Miguel de Cervantes Saavedra, El ingenioso hidalgo Don Quijote de la Mancha. Ed. Luis Andrés Murillo. Madrid: Clásicos Castalia, 1978.
Capítulo Primero: Que trata de la condición y ejercicio del famoso hidalgo Don Quijote de la Mancha
En un lugar de la Mancha, de cuyo nombre no quiero acordarme,
no ha mucho tiempo que vivía un hidalgo de los de lanza en astillero,
adarga antigua, rocín flaco y galgo corredor. Una olla de lago más
vaca que carnero, salpicón las más noches, duelos y quebrantos
los sábados, lantejas los viernes, algún palomino de añadidura
los domingos, consumían las tres partes de su hacienda. El resto della
concluían sayo de velarte, calzas de velludo para las fiestas, con sus
pantuflos de lo mesmo, y los días de entresemana se honraba con su vellorí
de lo más fino. Tenía en su casa una ama que pasaba de los cuarenta,
y una sobrina que no llegaba a los veinte, y un mozo de campo y plaza, que así
ensillaba el rocín como tomaba la podadera. Frisaba la edad de nuestro
hidalgo con los cincuenta años; era de complexión recia, seco
de carnes, enjuto de rostro, gran madrugador y amigo de la caza. Quieren decir
que tenía el sobrenombre de Quijada, o Quesada, que en esto hay alguna
diferencia en los autores que deste caso escriben; aunque por conjeturas verosímiles
se deja entender que se llamaba Quejana. Pero esto importa poco a nuestro cuento;
basta que en la narración dél no se salga un punto de la verdad.

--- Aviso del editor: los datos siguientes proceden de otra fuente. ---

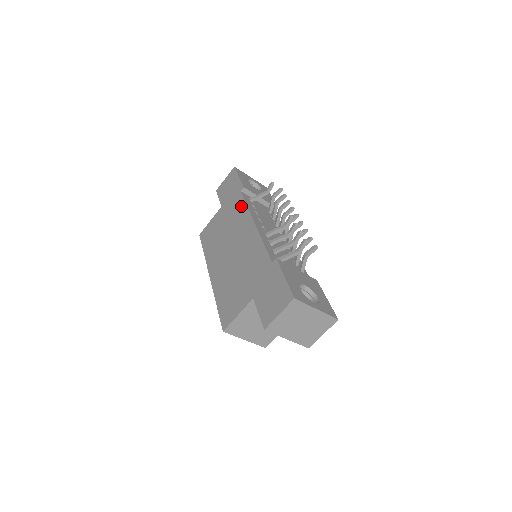
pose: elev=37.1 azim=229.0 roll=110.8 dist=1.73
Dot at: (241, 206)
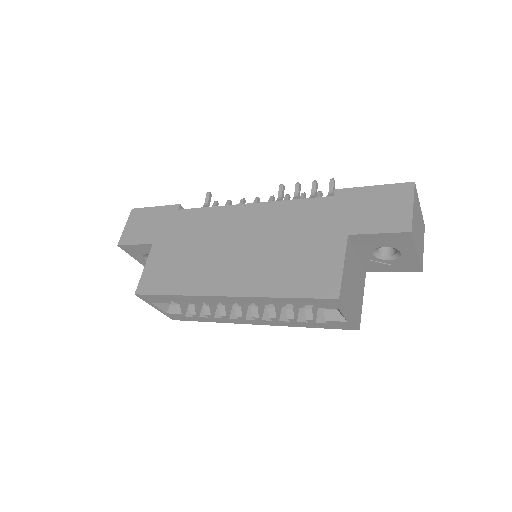
Dot at: (199, 214)
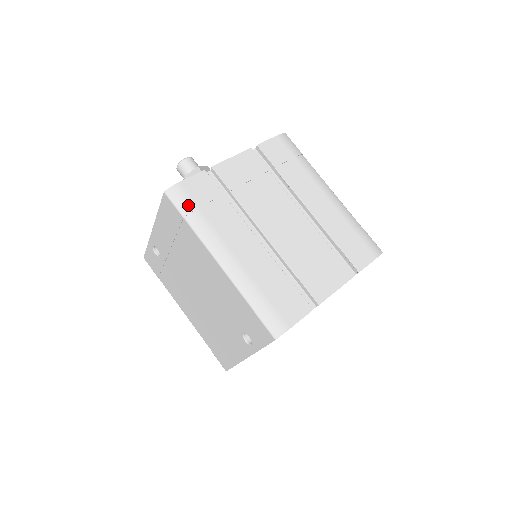
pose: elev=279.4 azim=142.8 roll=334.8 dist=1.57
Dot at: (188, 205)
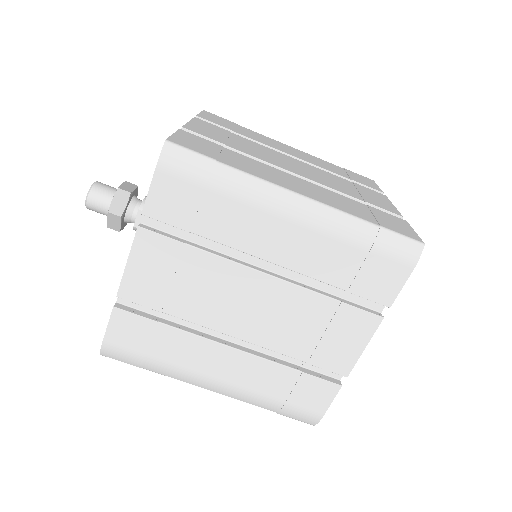
Dot at: (133, 359)
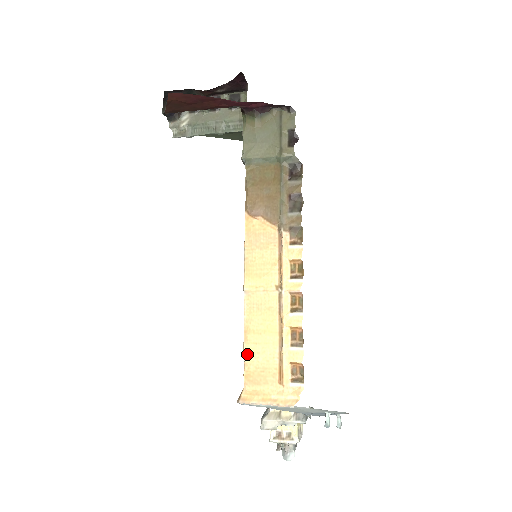
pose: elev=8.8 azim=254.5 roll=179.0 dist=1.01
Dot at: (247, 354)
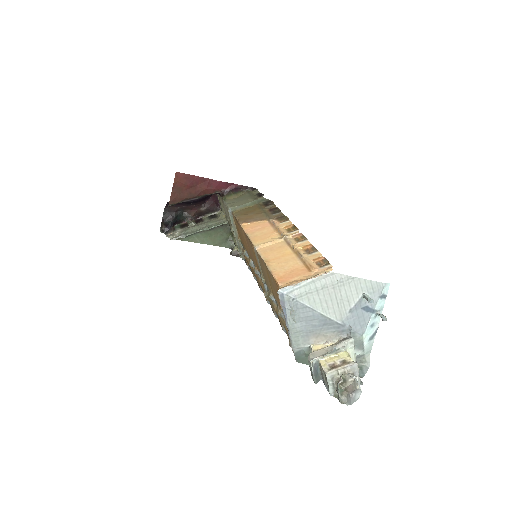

Es, pues, de saber, que este sobredicho hidalgo, los ratos que estaba ocioso--que eran los más del año--se daba a leer libros de caballería con tanta afición y gusto, que olvidó casi de todo punto el ejercicio de la caza, y aun la administración de su hacienda; y llegó a tanto su curiosidad y desatino en esto, que vendió muchas hanegas de tierra de sembradura para comprar libros de caballerías en que leer, y así, llevó a su casa todos cuantos pudo haber dellos; y de todos, ningunos le parecían tan bien como los que compuso el famoso Feliciano de Silva, porque la claridad de su prosa y aquellas entricadas razones suyas le parecían de perlas, y más cuando llegaba a leer aquellos requiebros y cartas de desafíos, donde en muchas partes hallaba escrito: La razón de la sinrazón que a mi razón se hace, de tal manera que mi razón enflaquece, que con razón me quejo de la vuestra fermosura. Y también cuando leía: ...los altos cielos que de vuestra divinidad divinamente con las estrellas os fortifican, y os hace merecedora del merecimiento que merece la vuestra grandeza.